Calculating the height of the $4$th sphere using Descartes' Theorem

Question

A friend of mine asked me the following question: Imagine three circles on a plane, each having radius $1$ and all touching each other. If two of the circles lie on a table, what is the height of the third circle from the table? He also asked me the three dimensional version, we image four spheres, each having radius $1$ and they all touch each other. If three of them lie on a table, what is the height of the fourth one from the table?

I am sure there are many clever, geometric ways to calculate these heights, but I am not that clever so I wanted to go with what I know. I know Descartes' theorem and I wanted to use it. Recall that the Descartes' theorem states that if there are $n+2$ $n$-spheres, all touching each other in the $n$-dimensional space, than the radii are subject to the formula $$ (\sum_{i=1}^{n+2} 1/r_i)^2 = n(\sum_{i=1}^{n+2}1/r_i^2). $$ Or setting $x_i=1/r_i$ to be the curvatures of the spheres, we have $$ (\sum_{i=1}^{n+2} x_i)^2 = n(\sum_{i=1}^{n+2}x_i^2). $$ I thought I can use this formula by exhausting the space between the three spheres I can step-by-step calculate the radii of the smaller circles, then I can add them all up to find the answer.

Note that if the $n$-th circle has curvature $x_n=1/r_n$, then the $n+1$-th circle satisfies the formula $$ (1+1+x_{n}+x_{n+1})^2 = 2(1+1+x_n^2+x_{n+1}^2), $$ so $$ x_{n+1}^2-(2x_n+4)x_{n+1}+x_{n}^2-4x_n=0. $$ Of course, $x_{n-1}$ is necessarily a solution of this equation (since $n-1$th, $n$th and the original two circles already touch each other), hence we obtain $$ x_{n+1} = 2 x_n+4-x_{n-1}. $$ Using $x_1=1, x_2=3+2\sqrt{3}$, I found a closed formula for the sequence, and to the height $$ h = 1+\sum_{i=2}^{\infty} 2/x_i. $$ Indeed, this gives me the correct number, that is, $\sqrt{3}$ (which, in hindsight, was actually easy to see). You might check WolframAlpha.

Now I wanted to use the same idea for $3$-dimensional case. Then, Descartes' Theorem gives $$ x_{n+1}-(x_n+3)x_{n+1}+x_n^2-3x_n=0, $$ hence the relation is $$ x_{n+1} = x_n+3-x_{n-1}. $$ Using $x_1 = 1, x_2 = 2+\sqrt{6}$, I get the sequence $1,2+\sqrt{6}, 4+\sqrt{6}, 5, 4-\sqrt{6}...$ However there is something wrong, this should have been an increasing sequence but $5<4+\sqrt{6}$ and also it becomes negative at some point.
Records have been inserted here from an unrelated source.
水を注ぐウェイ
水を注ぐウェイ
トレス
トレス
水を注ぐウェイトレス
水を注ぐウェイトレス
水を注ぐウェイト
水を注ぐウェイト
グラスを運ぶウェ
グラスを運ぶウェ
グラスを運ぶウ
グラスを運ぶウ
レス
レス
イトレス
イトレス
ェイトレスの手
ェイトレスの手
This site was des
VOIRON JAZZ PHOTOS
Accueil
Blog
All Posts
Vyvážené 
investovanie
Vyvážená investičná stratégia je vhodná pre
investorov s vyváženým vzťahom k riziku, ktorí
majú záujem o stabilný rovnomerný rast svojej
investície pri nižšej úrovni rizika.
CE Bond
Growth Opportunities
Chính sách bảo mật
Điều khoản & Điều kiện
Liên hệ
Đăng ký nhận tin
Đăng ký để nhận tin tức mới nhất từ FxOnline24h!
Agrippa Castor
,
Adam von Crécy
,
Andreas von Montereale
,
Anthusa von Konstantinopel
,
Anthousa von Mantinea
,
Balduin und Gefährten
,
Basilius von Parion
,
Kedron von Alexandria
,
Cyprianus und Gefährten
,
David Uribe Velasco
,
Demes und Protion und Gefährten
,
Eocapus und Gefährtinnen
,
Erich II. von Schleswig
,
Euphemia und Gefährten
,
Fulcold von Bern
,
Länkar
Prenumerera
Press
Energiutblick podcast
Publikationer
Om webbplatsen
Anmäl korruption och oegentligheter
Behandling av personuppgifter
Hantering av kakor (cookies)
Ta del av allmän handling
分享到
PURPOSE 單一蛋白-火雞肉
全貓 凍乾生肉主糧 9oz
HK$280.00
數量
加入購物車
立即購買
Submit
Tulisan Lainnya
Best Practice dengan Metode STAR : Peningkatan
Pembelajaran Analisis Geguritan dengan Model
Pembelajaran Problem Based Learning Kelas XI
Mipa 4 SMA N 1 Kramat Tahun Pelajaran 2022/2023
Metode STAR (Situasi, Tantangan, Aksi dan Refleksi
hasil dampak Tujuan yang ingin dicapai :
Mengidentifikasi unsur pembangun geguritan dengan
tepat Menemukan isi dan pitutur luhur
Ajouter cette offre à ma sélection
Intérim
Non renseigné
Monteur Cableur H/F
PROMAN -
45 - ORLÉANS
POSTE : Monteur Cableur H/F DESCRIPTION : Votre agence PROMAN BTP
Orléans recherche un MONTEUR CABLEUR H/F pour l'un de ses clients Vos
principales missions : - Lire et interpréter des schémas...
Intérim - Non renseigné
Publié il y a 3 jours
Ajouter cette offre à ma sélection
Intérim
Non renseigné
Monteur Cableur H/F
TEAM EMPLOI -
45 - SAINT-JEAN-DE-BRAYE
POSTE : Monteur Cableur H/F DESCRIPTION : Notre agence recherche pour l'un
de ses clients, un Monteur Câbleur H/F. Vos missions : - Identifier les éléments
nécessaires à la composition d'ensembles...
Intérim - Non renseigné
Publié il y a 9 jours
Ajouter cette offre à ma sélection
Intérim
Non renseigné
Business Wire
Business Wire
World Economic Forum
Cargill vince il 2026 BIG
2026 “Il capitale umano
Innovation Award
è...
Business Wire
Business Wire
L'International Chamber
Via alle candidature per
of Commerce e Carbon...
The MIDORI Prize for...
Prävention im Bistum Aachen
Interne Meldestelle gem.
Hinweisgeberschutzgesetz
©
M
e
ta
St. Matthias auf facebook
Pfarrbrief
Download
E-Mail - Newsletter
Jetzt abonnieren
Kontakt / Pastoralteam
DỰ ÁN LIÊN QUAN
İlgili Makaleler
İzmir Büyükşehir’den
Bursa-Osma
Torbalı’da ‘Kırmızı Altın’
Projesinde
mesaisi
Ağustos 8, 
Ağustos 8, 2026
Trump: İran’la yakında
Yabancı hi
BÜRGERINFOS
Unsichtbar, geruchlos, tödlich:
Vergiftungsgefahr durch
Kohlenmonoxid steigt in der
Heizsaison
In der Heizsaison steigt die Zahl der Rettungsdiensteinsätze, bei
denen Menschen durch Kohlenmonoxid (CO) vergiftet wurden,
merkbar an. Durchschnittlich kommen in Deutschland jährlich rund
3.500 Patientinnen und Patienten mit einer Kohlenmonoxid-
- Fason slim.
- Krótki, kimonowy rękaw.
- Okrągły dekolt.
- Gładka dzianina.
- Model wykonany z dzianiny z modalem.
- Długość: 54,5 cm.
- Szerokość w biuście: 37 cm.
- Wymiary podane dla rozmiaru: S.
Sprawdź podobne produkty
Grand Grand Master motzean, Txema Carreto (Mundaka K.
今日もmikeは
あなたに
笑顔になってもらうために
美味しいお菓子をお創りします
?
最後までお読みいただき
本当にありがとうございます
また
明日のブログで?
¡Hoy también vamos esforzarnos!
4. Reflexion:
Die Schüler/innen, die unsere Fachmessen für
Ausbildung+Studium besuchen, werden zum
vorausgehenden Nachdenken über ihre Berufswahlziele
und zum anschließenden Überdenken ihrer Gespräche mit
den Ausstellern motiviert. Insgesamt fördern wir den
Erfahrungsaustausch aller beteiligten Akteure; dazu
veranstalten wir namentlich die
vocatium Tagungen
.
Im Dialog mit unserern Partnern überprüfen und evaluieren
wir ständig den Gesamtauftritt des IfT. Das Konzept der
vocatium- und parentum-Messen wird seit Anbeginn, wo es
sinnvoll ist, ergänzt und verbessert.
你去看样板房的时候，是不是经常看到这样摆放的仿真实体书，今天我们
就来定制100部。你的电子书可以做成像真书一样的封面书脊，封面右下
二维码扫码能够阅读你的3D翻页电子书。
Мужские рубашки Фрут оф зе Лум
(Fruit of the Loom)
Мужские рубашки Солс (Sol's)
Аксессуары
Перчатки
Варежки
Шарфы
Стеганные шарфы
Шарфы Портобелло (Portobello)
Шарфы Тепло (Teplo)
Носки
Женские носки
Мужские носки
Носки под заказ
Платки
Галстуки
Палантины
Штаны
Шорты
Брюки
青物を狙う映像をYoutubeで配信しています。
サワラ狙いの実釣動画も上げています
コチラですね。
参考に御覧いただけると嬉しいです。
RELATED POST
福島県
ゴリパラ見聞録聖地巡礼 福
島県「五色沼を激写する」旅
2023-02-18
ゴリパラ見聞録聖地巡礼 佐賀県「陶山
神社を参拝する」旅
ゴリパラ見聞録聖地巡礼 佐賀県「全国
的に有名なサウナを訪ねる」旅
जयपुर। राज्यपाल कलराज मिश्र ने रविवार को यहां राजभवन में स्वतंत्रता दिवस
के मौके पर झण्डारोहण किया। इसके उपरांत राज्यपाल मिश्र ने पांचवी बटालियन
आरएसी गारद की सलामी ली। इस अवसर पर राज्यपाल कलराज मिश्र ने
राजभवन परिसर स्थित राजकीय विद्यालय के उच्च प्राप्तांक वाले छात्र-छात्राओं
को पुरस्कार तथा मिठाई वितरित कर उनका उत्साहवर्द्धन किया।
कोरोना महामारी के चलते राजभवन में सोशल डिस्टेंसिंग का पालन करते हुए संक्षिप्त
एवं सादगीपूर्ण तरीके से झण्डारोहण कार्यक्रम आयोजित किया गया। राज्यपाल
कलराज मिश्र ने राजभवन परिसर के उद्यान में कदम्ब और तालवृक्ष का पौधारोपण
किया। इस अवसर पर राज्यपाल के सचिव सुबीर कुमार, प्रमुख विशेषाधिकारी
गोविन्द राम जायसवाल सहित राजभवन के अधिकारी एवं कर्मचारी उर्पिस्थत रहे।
What went wrong in dimension $3$?

Edit: It is also interesting to note that $1+2/(2+\sqrt{6})+2/(4+\sqrt{6})>\sqrt{3}$, so the height of the fourth sphere is more than $\sqrt{3}$. Of course, this is nonsense since in the $2$-dimensional case the answer is $\sqrt{3}$ and in the $3$-dimensional case the answer must be less than the $2$-dimensional case. But I don't understand what's wrong.

Answer 1

Your results are correct. It simply happens that spheres "go down through the hole", see figure below.

Answer 2

Your figure showing the three circles is also an overhead view of the lower three spheres in the pyramid of four spheres. The circle labeled “$2$” represents the smallest sphere that can be inscribed between any four spheres that include the three lower unit spheres. Any smaller sphere will not be able to touch all three unit spheres simultaneously.

In short, there is a gap between the three spheres large enough to drop a sphere of curvature $3+2\sqrt3$ through it. So initially the spheres in your series shrink, but their curvature can never exceed $3+2\sqrt3$, and eventually you pass through the gap and the spheres start growing again.

The procedure that you were able to do with the circles, where the infinite series of circles measured the distance from the upper circle to the point of tangency of the lower circles, simply will not work in higher dimensions. The reason is that there is no common point of tangency between the lower spheres.